NSA collection of telephone records violates Constitution, judge rules

WASHINGTON — For the first time, a federal judge has struck down the National Security Agency’s once-secret policy of collecting the dialing records of all phone calls in the country, ruling that the mass data collection involving innocent Americans appears to violate the Constitution’s ban on unreasonable searches.

U.S. District Judge Richard J. Leon, who was appointed to the federal district court in Washington by President George W. Bush, immediately stayed Monday’s ruling to give the government time to appeal. As a result, his ruling will have no immediate impact in stopping the massive data-collection effort.

Still, the ruling marked the government’s first full-on courtroom defeat in the controversy that erupted after former NSA analyst Edward Snowden revealed the scope of the agency’s program.
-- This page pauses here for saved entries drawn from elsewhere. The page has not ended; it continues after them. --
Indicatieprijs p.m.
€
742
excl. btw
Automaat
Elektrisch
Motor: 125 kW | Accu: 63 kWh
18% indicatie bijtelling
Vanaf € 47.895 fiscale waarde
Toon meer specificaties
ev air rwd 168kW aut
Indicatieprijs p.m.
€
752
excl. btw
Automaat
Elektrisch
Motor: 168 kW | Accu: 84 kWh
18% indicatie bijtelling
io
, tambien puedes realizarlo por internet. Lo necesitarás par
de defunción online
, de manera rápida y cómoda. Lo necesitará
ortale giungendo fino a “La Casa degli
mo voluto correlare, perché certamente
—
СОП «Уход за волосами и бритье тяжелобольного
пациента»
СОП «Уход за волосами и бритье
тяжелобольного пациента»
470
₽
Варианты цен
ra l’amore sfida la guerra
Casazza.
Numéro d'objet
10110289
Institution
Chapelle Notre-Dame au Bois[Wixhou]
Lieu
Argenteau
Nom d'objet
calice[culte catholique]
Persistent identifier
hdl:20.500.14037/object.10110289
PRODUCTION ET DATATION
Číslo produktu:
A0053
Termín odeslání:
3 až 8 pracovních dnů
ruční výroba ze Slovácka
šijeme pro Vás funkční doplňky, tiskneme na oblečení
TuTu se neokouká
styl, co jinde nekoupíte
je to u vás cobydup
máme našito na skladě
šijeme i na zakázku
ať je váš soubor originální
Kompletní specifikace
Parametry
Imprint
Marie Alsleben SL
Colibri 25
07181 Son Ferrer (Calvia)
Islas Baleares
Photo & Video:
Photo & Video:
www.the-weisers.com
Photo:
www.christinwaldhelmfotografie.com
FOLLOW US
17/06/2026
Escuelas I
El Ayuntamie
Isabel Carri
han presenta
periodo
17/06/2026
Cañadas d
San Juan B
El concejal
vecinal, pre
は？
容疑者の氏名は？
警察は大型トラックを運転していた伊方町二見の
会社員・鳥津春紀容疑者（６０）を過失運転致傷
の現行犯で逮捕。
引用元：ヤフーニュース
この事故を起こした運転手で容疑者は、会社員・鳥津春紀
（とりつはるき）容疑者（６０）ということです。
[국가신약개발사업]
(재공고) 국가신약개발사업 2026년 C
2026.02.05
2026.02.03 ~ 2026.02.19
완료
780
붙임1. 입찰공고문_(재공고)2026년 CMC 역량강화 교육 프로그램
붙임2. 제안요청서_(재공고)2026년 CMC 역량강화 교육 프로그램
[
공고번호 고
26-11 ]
The ruling broke new legal ground by deciding that today’s computerized gathering of all dialing records represents a new threat to privacy that was not fully recognized in the past.

In 1979, the Supreme Court said that phone records – unlike the content of phone calls – were not protected under the Fourth Amendment. The justices allowed police detectives to use a much more primitive technology – a pen register – to record the numbers a suspect dialed without a search warrant.

Today, by contrast, the NSA’s computers can gather, store and sift untold millions of calls, and that changes the constitutional balance, Judge Leon wrote.

“The almost Orwellian technology that enables the government to store and analyze the phone meta-data of every telephone user in the United States is unlike anything that could have been conceived in 1979,” he wrote.

He also questioned whether the phone records were useful in fighting terrorism. “The government does not cite a single instance in which analysis of the NSA’s bulk data collection actually stopped an imminent attack,” Leon said.

Because technology has changed so much, and the scope of the government’s surveillance operations is so much greater than what was involved in the 1979 case, that ruling no longer can be considered a binding precedent, the judge said.